#### [Document excerpt]
- Opening Delimiter -
Is the media correct in their assessment on the Fed rate moves and how that relates to mortgage rates and the lowest mortgage rates ever? Are we as real estate professionals thinking this to be the case also?

Just so you know, fixed mortgage rates directly correlate to the 10 year treasury bond, which is an investors haven of choice when other markets such as the stock market are tanking. With a flush of investors money into mortgage backed bonds, rates drop as supply and demand dictates.

However, when the Fed lowers the short term discount rate, this is designed for consumer spending on short term credit and therefore investors may see the stock market as the better investment as profits pour into retailers etc. They bail out of bonds, and interest rates are on the rise to enhance back the now elusive bond investor.

This all happens with lightening speed, and in many cases it happens prior to any Fed move as investors hedge on the expected or react to the unexpected.

Here is what occurred over the last wild 10-day period: (NOTE: The 10 yr. bond is what affects the 30 year fixed rate mortgage rate)
· January 22nd (TUESDAY): 10 yr bond starts day at 3.60%. Fed drops short term lending rates by ¾% (75 basis points) which such a decrease had been unprecedented for 24 years! By the end of the day, the 10 yr. bond had dropped 18 bps to 3.42%.
Rates were set for the following day based on this information, and Wednesday morning opens with the best 30 year mortgage rates in many many years. It was short lived however. Like 1 hour!
· January 23rd (WEDNESDAY) The 10 yr bond goes up 16 bps during the day to end at 3.58% which is basically where it began the day before. Almost ALL wholesalers and the investors changed rates 3-4 times that day before finally just “calling it quits” and STOP taking rate locks until the dust settled on a very volatile market. Rate lock websites were jammed and rates at one minute were not good the next, all day.
- Closing Delimiter -
#### [Directive 1]
In the mortgage rates text, which bond do fixed mortgage rates directly correlate to?
#### [Directive 2]
List every percentage yield that the mortgage rates text gives for the 10 yr bond.
#### [Directive 3]
Reproduce the passage of the mortgage rates text from "Just so you" to "elusive bond investor.".
Rely solely on the mortgage rates text for your answers.

Saved data entries
- Opening Delimiter -
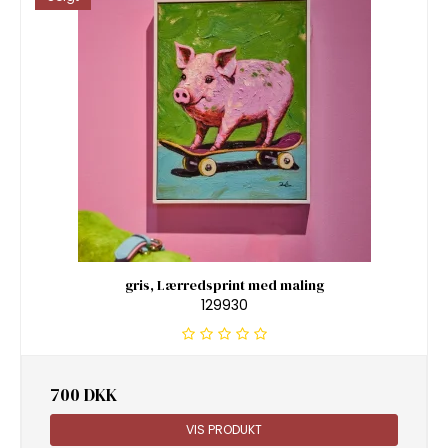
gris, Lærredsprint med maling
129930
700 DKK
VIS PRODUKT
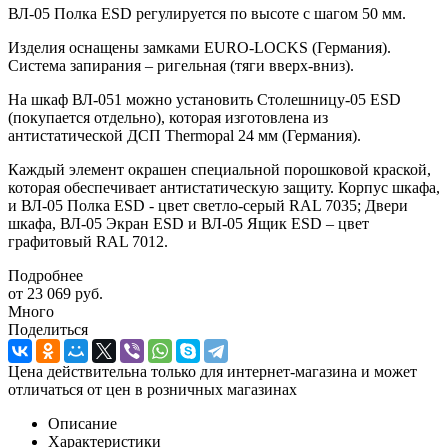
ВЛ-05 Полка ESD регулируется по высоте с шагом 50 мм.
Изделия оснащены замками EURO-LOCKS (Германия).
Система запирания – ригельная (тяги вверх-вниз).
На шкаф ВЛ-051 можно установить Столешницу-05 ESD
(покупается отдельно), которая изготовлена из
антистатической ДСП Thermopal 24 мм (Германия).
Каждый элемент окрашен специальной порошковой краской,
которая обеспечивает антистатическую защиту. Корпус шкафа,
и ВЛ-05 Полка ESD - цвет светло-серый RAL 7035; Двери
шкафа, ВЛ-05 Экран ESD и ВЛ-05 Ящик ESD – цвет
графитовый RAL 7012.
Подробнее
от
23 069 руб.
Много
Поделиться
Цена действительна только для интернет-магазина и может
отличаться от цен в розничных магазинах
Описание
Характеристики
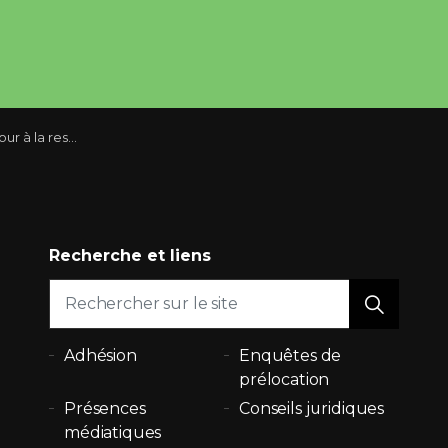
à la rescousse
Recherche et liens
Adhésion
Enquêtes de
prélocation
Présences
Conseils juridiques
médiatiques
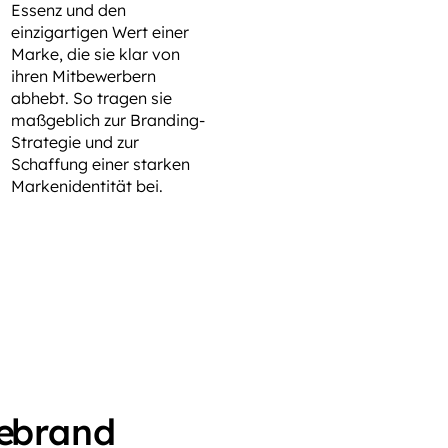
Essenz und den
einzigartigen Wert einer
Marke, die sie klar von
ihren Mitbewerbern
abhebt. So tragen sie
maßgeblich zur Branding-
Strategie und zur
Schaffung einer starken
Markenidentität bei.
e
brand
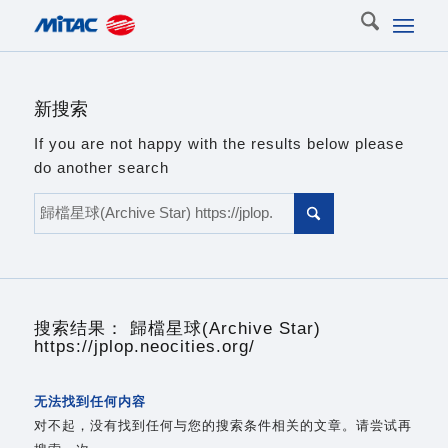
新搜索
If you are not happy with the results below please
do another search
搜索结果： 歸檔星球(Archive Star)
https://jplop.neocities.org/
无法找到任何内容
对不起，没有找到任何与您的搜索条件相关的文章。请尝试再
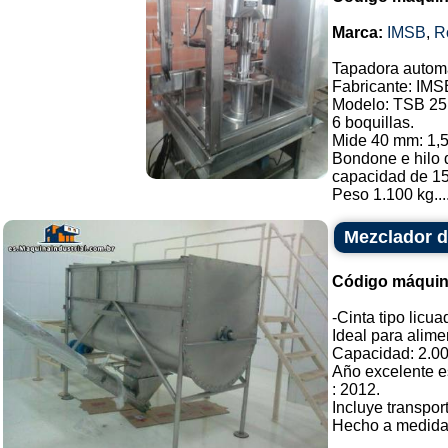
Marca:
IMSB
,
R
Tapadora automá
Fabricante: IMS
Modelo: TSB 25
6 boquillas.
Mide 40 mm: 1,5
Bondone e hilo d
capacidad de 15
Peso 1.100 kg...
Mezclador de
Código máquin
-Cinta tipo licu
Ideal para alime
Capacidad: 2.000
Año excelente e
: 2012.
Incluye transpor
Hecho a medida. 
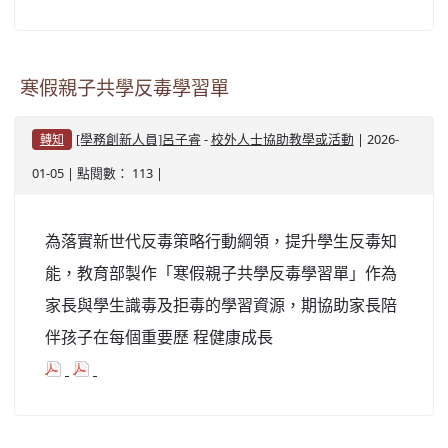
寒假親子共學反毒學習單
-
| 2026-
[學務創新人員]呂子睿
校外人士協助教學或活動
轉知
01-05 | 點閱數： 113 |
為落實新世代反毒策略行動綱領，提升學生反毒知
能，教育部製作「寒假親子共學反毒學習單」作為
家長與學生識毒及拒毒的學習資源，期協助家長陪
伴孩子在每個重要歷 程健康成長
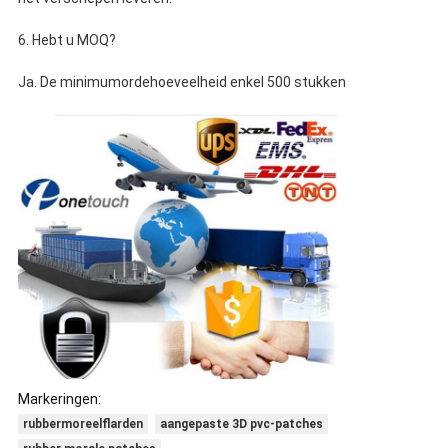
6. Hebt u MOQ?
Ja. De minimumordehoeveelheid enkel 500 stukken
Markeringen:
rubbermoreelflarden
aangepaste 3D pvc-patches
- Closing Delimiter -
#### [Exercise output 1]
The 10 year treasury bond.

#### [Exercise output 2]
3.60%, 3.42%, 3.58%

#### [Exercise output 3]
Just so you know, fixed mortgage rates directly correlate to the 10 year treasury bond, which is an investors haven of choice when other markets such as the stock market are tanking. With a flush of investors money into mortgage backed bonds, rates drop as supply and demand dictates.

However, when the Fed lowers the short term discount rate, this is designed for consumer spending on short term credit and therefore investors may see the stock market as the better investment as profits pour into retailers etc. They bail out of bonds, and interest rates are on the rise to enhance back the now elusive bond investor.